UFB speeds – expectation versus reality
FYI, this story is more than a year old
I am finding that a number of us at DTS are regularly being asked by clients, and by potential clients during the sales process, what they can realistically expect in terms of speeds from UFB GPON services, and in particular, the Bitstream2 and 2a class of services.
Service schedules for these services may state that the circuits are capable of up to 100Mbps or 200Mbps symmetrical speeds, but given these services are largely best effort, what will actual speeds be?
DTS now has UFB handovers with Chorus in 10 regions, UFF in 3 regions, Northpower in Whangarei, and Enable in Christchurch. The first point to make is that across these 4 providers we do not see a wide ranging set of speeds experienced, that is to say, there is no clear difference in the speeds experienced by clients across regions and/or suppliers.

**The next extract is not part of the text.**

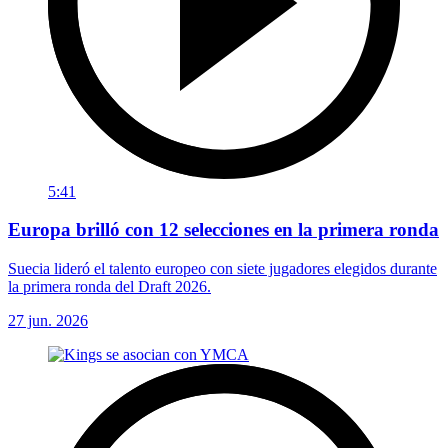
5:41
Europa brilló con 12 selecciones en la primera ronda
Suecia lideró el talento europeo con siete jugadores elegidos durante
la primera ronda del Draft 2026.
27 jun. 2026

Almost without fail, the first thing almost every connected client does is run a speed test to a national destination, and in virtually every case the speed reported is within 10Mbps of the maximum attainable service speed in both directions.
There is certainly fluctuation from that point on, but we have not seen any circuit dip below half of its potential throughout in any tests run in any region.

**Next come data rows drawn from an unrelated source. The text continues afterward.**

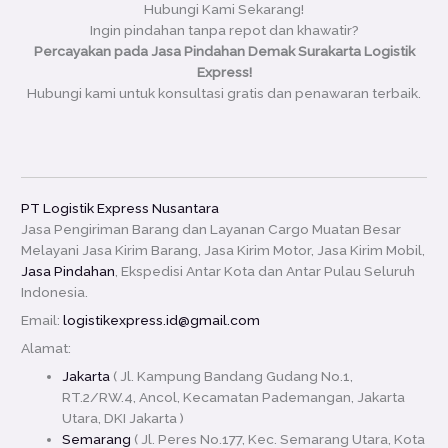
Hubungi Kami Sekarang!
Ingin pindahan tanpa repot dan khawatir?
Percayakan pada Jasa Pindahan Demak Surakarta Logistik
Express!
Hubungi kami untuk konsultasi gratis dan penawaran terbaik.
PT Logistik Express Nusantara
Jasa Pengiriman Barang dan Layanan Cargo Muatan Besar
Melayani Jasa Kirim Barang, Jasa Kirim Motor, Jasa Kirim Mobil,
Jasa Pindahan
, Ekspedisi Antar Kota dan Antar Pulau Seluruh
Indonesia.
Email:
logistikexpress.id@gmail.com
Alamat:
Jakarta
( Jl. Kampung Bandang Gudang No.1,
RT.2/RW.4, Ancol, Kecamatan Pademangan, Jakarta
Utara, DKI Jakarta )
Semarang
( Jl. Peres No.177, Kec. Semarang Utara, Kota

That is the reality now, but as advertised circuit speeds continue to march towards 1Gbps and customer uptake increases resulting in splitter cabinets becoming more congested, do ISPs need to be re-enforcing the best effort nature of GPON services?
The first clear point we tell clients is that if they have a need for committed bandwidth over and above 2.5Mbps, the BS2 and BS2a services are not for them. In that case they need to cast their eyes over to BS3a and BS4/P2P/HSNS services (lots of different names for essentially the same thing).

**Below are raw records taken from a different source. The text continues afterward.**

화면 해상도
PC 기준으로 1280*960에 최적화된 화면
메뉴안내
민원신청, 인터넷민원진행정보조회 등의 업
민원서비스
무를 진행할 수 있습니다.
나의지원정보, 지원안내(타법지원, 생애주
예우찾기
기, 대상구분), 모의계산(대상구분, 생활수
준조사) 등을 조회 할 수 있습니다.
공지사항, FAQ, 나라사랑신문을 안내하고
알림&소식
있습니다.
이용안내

But, if all they are looking for is faster browsing and fast access to non-real time applications, then BS2 and BS2a services are going to be better than any copper service they currently have, and are also likely to be much faster than existing 50Mbps committed services more often than not. What we can’t tell them is how much faster these services will be or for how long.
The other point we make is that a 100Mbps circuit does not mean that will be the speed reached to international speedtest servers or when downloading international content via a single thread. We often point people to this old post of ours for more information on that particular point.
All said and done, this is a best effort service, but speeds to date are pretty sharp, and certainly compare well against advertised headline speeds. The lack of clarity on the actual speeds one can expect over UFB services is offset by the cost savings it provides when compared against P2P class services such as HSNS.